═══ EXCERPTED RECORDS ═══
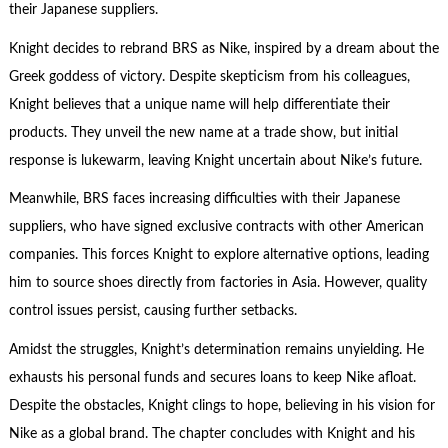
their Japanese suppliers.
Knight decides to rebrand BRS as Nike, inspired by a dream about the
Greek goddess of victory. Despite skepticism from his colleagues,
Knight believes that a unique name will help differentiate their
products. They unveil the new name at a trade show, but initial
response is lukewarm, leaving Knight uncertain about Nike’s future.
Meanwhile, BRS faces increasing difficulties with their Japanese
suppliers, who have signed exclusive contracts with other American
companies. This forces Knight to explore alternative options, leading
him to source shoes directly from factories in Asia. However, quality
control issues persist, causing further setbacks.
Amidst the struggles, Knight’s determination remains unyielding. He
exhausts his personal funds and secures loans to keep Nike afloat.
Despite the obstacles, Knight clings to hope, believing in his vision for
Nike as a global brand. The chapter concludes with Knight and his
═══
## [WHAT YOU WILL DO]
In the entries, the line containing "Despite the obstacles, Knight" and every line after it through the last are to be duplicated exactly, and no other line is to be included.

## [RESPONSE TO THE TASK]
Despite the obstacles, Knight clings to hope, believing in his vision for
Nike as a global brand. The chapter concludes with Knight and his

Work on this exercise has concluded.